Invite your parents to sit down with you and evaluate together how much you all can afford to spend on these necessities given their current finances. Determine how much they’ve been able to save through retirement plans and investment portfolios, then calculate how much they will have to subsidize with federal programs such as Medicaid. Also, consider meeting with an elder law attorney or financial advisor to help with the money decisions.      

Look into Their Options for Memory Care.

If you start to notice behaviors associated with the onset of Alzheimer’s or dementia, it might be time to explore memory care services and facilities for your parents. Cognitive decline is not only a source of fear and frustration for them, but it can also take an emotional toll on you which could result in caregiver burnout. This is where memory care options come in—to share the load with you and offer high-quality treatment to your parents. 

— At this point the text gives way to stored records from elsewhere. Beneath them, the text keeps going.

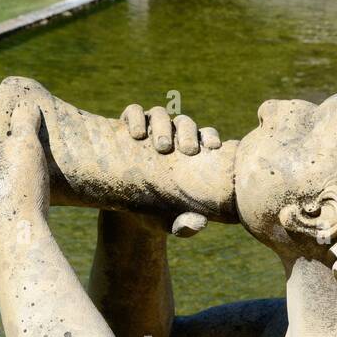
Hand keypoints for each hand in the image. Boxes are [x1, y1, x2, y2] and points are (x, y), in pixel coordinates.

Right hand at [119, 104, 220, 236]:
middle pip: (184, 123)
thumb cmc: (155, 213)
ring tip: (162, 146)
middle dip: (188, 133)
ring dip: (163, 126)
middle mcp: (172, 135)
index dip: (210, 137)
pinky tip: (135, 134)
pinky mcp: (126, 126)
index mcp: (191, 151)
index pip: (206, 135)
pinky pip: (133, 111)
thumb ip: (186, 224)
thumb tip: (200, 224)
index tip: (213, 148)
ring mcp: (149, 128)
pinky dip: (135, 118)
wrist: (122, 210)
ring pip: (160, 114)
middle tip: (187, 150)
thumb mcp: (170, 222)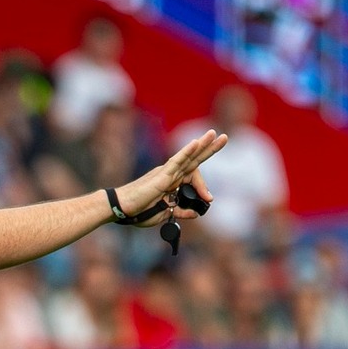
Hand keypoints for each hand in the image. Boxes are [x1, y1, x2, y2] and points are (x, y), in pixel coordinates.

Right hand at [114, 129, 228, 223]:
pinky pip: (176, 161)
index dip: (203, 188)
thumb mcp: (165, 214)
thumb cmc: (139, 211)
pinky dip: (186, 152)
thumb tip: (195, 214)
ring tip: (215, 134)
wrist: (123, 209)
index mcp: (172, 182)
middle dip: (210, 148)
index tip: (209, 200)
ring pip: (188, 156)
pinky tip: (196, 143)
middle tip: (224, 137)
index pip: (193, 178)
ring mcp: (166, 172)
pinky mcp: (161, 175)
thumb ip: (180, 212)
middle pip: (194, 159)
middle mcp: (171, 174)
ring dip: (203, 145)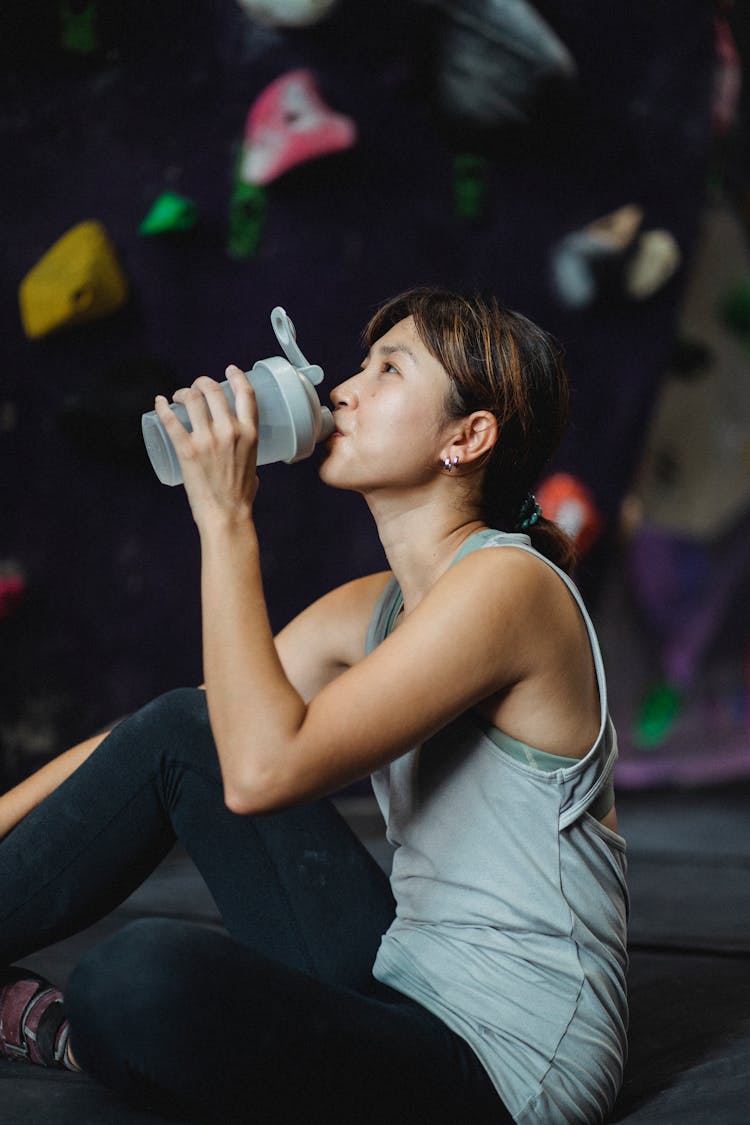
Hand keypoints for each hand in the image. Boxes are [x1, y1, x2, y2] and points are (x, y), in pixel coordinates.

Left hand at [154, 365, 259, 527]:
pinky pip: (170, 420)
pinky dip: (162, 407)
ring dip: (183, 392)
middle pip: (213, 390)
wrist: (226, 515)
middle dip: (202, 382)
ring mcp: (207, 439)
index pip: (246, 394)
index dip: (237, 376)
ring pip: (192, 399)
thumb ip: (249, 454)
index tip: (228, 370)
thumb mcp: (253, 467)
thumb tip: (242, 456)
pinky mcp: (187, 450)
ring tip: (178, 396)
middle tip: (195, 386)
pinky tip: (159, 403)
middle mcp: (229, 431)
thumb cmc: (241, 497)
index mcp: (249, 433)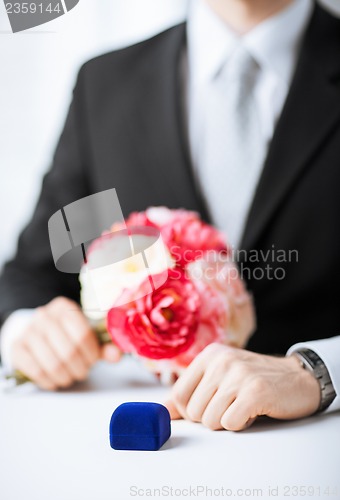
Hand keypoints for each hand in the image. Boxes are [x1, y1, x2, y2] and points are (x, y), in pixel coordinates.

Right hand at [11, 297, 120, 389]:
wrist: (37, 337)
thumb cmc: (67, 337)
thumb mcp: (87, 337)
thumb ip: (104, 346)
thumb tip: (117, 355)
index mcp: (64, 307)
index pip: (82, 333)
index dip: (91, 353)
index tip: (93, 361)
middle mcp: (44, 315)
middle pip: (69, 350)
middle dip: (80, 367)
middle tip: (82, 371)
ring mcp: (28, 331)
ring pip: (53, 363)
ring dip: (66, 376)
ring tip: (70, 376)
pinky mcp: (17, 348)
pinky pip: (36, 370)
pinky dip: (49, 380)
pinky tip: (55, 379)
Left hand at [165, 343, 320, 430]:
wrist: (298, 377)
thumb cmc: (255, 380)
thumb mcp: (221, 377)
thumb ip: (192, 392)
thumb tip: (162, 412)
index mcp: (209, 355)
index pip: (178, 395)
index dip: (189, 412)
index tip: (207, 408)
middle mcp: (221, 361)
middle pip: (193, 412)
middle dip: (211, 417)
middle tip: (231, 405)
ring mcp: (238, 374)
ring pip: (210, 421)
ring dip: (227, 421)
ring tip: (243, 405)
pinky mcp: (255, 392)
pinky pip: (230, 424)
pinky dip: (241, 424)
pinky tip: (253, 410)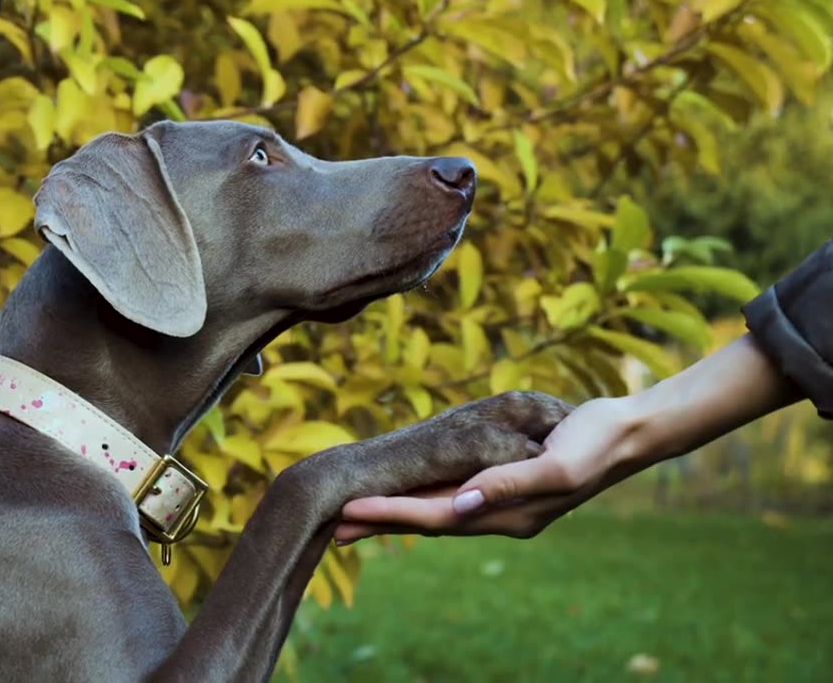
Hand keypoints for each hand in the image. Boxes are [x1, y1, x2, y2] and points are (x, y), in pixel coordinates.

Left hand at [334, 397, 644, 541]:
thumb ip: (510, 484)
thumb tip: (463, 503)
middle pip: (427, 522)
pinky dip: (422, 497)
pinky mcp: (503, 484)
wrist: (628, 434)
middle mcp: (498, 515)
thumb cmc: (594, 444)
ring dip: (395, 514)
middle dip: (381, 523)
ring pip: (436, 511)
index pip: (437, 517)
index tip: (351, 511)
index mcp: (509, 514)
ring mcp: (500, 503)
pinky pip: (451, 495)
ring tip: (354, 516)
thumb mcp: (556, 464)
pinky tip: (403, 494)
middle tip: (332, 525)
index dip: (392, 514)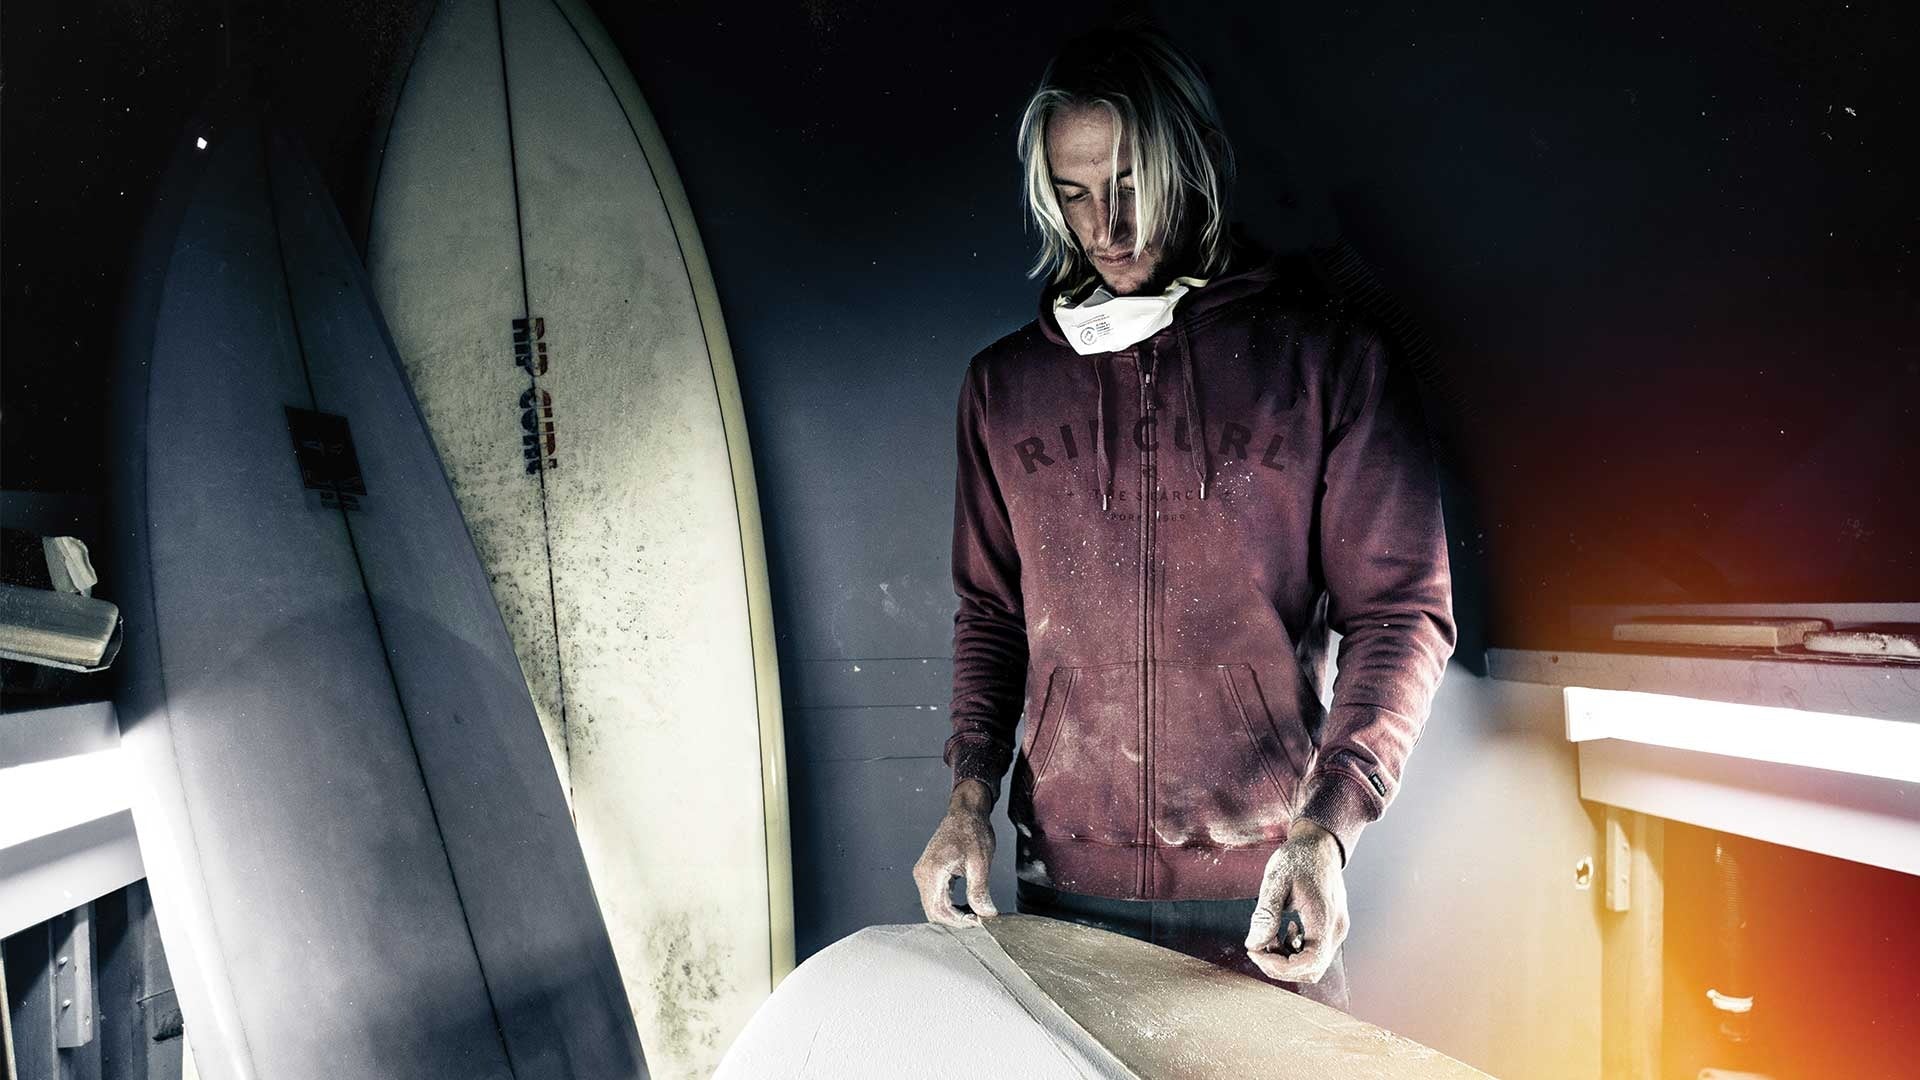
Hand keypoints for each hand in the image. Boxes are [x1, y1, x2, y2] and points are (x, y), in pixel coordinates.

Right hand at [912, 780, 998, 927]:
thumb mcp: (980, 862)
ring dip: (952, 915)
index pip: (940, 910)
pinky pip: (934, 898)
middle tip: (978, 920)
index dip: (959, 921)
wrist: (965, 813)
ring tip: (974, 914)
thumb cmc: (972, 831)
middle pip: (933, 912)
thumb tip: (985, 914)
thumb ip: (979, 890)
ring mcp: (923, 874)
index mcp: (933, 871)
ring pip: (933, 907)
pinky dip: (949, 906)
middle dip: (956, 921)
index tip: (979, 922)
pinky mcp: (928, 874)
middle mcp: (922, 874)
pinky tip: (965, 906)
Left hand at [1244, 819, 1347, 983]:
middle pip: (1311, 970)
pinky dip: (1294, 952)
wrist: (1319, 845)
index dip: (1280, 966)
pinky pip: (1314, 954)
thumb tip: (1254, 943)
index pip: (1310, 962)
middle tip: (1257, 947)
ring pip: (1313, 965)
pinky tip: (1282, 933)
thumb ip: (1266, 914)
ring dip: (1286, 960)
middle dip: (1280, 966)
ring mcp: (1336, 930)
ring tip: (1269, 938)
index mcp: (1324, 917)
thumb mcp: (1276, 880)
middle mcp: (1336, 929)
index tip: (1256, 951)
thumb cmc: (1299, 858)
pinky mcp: (1331, 929)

When choosing a memory care solution, there are obvious factors to think about such as the expense, location, resources, interventions and amenities. But even more importantly, you want to find the option that will make your parents feel most comfortable and provide them with a sense of community. Here are some memory care program considerations to look for:

  • Involves family members in planning and decision making
  • Updates family members on changes in treatment protocol or living situation
  • Offers medical attention onsite, and has staff trained in dementia or Alzheimer’s care
  • Assists with hygiene care, provides nutritious, varied meals, and tailors onsite amenities to each resident’s diet, interests, abilities and other needs
  • Plans social activities for residents to participate in on weekends, evenings and holidays
  • Ensures the facility is clean, safe and well-maintained 
  • Has many visiting hour options for family members to choose from
  • Provides off-site transportation for residents when necessary
  • Facilitates religious services and celebrations (or offers transport to those services) 
  • Treats all residents with dignity, respect and personalized attention

Help Your Senior Parents Age with Confidence.

There’s no denying this transition will require adjustments in the relationship with your parents, but with a clear game-plan, it doesn’t have to cause undue stress either. Navigate the process in a way that works for all of you and use this guide as a place to start.